OFFLOAD_MANUAL_EXECUTIONS_TO_WORKERS=true is the one that catches you if you miss it. Without it, when you trigger a workflow manually in the n8n UI — for testing, for debugging — it runs directly on the main instance. Which means the main instance is doing execution work again, which means you’re back to the original problem under a different name. Every execution, manual or scheduled, should go through workers.

The Concurrency Problem

Setting the workers up was straightforward. The first configuration I tried was N8N_CONCURRENCY_PRODUCTION_LIMIT=5 — let each worker handle up to five workflows at a time. More parallel capacity per machine.

What that actually means: n8n will assign five jobs to a worker regardless of what those jobs do.
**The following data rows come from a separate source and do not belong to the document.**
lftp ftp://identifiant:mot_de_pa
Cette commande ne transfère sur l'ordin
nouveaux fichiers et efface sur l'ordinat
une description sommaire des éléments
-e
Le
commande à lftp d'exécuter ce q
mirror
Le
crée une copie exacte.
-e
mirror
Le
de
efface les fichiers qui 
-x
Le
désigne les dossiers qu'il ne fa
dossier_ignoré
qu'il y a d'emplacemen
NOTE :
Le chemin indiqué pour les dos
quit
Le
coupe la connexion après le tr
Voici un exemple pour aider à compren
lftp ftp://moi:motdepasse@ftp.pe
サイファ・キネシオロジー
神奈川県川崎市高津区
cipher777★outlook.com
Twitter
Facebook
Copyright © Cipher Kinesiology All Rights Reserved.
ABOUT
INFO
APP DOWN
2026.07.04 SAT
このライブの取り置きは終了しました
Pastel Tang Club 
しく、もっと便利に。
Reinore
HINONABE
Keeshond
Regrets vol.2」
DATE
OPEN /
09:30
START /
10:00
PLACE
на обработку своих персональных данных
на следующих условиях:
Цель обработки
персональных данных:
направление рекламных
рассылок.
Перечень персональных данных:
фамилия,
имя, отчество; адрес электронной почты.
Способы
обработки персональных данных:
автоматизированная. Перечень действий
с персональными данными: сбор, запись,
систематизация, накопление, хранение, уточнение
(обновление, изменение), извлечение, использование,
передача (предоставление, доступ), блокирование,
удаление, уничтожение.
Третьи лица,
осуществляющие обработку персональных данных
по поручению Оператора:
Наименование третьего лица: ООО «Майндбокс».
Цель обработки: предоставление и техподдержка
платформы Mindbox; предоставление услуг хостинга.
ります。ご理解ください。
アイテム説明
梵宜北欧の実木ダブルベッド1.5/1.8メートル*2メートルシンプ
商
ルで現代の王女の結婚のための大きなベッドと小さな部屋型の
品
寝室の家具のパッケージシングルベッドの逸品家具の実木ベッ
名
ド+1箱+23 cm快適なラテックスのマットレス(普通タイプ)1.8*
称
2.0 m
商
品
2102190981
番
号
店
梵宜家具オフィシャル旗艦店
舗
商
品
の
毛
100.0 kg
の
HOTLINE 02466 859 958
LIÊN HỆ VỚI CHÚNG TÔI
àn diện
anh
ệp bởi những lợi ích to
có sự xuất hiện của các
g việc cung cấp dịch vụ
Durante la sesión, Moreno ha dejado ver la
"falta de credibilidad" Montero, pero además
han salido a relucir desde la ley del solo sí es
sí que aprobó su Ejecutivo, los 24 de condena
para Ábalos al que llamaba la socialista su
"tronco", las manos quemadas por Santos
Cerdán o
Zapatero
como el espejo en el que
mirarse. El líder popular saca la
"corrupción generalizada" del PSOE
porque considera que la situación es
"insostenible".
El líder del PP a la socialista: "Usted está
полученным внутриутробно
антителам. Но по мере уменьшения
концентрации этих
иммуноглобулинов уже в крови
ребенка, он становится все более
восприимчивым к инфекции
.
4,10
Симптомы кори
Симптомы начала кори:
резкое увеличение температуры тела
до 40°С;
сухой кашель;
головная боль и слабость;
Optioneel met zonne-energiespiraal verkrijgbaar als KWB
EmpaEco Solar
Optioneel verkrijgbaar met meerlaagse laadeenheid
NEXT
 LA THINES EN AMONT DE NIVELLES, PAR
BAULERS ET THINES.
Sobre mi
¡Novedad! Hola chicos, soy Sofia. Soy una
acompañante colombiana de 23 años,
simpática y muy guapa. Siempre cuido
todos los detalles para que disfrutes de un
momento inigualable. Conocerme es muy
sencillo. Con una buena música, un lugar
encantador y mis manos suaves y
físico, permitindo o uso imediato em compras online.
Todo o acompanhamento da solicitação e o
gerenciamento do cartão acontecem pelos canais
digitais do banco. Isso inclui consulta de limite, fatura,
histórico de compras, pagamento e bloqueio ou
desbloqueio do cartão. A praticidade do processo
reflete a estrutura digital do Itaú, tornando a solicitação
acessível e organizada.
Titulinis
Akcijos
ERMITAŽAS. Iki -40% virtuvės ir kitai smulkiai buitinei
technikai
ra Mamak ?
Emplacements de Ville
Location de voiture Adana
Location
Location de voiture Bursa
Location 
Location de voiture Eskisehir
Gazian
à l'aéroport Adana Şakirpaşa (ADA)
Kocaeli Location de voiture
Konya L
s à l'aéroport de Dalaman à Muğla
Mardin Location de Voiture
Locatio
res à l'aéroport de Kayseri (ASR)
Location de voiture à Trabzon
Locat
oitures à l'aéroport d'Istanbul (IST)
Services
A single video generation workflow that runs at 100% CPU for two minutes will share a worker with four other things. The worker doesn’t know the first job is CPU-intensive. It just counts: five slots open, job comes in, fill a slot.
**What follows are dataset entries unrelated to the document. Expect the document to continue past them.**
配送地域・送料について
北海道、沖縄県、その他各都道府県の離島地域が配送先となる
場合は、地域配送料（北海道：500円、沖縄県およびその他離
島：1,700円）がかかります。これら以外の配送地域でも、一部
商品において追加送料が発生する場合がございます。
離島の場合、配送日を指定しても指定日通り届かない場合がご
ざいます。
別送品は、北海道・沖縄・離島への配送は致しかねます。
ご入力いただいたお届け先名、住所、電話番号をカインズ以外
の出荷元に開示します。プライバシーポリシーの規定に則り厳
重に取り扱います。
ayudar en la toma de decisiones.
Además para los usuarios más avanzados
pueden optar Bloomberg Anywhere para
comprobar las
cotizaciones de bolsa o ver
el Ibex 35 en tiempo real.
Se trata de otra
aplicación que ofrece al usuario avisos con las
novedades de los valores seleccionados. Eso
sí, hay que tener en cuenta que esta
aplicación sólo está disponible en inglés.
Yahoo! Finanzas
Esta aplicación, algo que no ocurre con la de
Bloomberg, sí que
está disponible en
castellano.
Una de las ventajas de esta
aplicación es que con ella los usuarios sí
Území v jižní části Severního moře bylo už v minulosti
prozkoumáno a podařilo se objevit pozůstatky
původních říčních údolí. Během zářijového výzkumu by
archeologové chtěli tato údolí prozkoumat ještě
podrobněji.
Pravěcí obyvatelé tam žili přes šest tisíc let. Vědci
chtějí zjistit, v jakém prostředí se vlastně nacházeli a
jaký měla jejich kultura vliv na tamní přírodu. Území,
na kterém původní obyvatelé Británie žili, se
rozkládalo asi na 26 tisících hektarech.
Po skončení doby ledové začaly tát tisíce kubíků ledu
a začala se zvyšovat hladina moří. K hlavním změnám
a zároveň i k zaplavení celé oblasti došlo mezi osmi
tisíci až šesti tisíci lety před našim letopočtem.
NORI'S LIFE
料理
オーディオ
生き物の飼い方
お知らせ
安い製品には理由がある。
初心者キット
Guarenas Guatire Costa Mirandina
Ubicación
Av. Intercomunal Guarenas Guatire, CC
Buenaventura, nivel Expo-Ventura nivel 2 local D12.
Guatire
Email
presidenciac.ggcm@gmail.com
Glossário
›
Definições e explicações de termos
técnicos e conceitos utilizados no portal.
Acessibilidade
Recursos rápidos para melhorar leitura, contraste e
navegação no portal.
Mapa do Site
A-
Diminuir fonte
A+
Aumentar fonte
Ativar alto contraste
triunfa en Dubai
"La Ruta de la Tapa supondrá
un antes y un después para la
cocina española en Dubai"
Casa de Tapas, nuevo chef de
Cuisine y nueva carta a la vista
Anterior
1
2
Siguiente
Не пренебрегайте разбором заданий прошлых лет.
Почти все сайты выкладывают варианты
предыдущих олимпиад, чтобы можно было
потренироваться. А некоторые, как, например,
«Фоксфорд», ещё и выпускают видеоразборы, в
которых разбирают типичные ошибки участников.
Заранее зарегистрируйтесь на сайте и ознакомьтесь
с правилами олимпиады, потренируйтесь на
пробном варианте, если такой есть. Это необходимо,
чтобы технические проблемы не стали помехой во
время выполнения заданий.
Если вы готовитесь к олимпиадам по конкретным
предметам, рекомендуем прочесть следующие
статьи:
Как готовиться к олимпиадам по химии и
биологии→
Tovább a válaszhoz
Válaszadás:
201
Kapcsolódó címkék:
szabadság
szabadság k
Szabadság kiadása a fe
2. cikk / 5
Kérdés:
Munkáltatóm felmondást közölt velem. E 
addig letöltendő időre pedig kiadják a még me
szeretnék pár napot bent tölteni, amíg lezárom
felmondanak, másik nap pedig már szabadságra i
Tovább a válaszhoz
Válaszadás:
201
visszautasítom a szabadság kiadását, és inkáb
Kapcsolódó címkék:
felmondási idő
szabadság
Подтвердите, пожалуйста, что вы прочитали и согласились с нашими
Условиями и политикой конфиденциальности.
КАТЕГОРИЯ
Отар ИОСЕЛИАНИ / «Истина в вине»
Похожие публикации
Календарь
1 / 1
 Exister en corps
The problem is that n8n’s concurrency is a count, not a resource limit. It has no visibility into what a job actually costs to run. Five light API polling workflows might be totally fine at concurrency 5. One video encoding workflow is not fine at concurrency 5 — it’s not fine at concurrency 2.

Setting concurrency to 1 was the fix that worked. One job per worker, full stop. The behavior becomes predictable: each worker is either executing one thing or it’s idle. No contention, no surprises, no CPU spikes from over-assignment.

The tradeoff is underutilization. A worker running one lightweight workflow is using maybe 10% CPU. At concurrency 1, it sits there doing nothing for the rest of that capacity. For CPU-intensive workflows this doesn’t matter — one job already takes everything. For lightweight workflows it’s wasteful.

The Actual Problem

Concurrency = 1 makes the system stable. It doesn’t make it efficient. And the underlying issue — that n8n distributes work by count rather than by resource cost — doesn’t go away just because you set concurrency to 1. It just becomes less visible.

The right model is something that knows what the CPU is actually doing right now and makes dispatch decisions based on that. Not: how many jobs are assigned to this worker. But: can this worker take another job without degrading?

That requires building outside of n8n’s concurrency model entirely.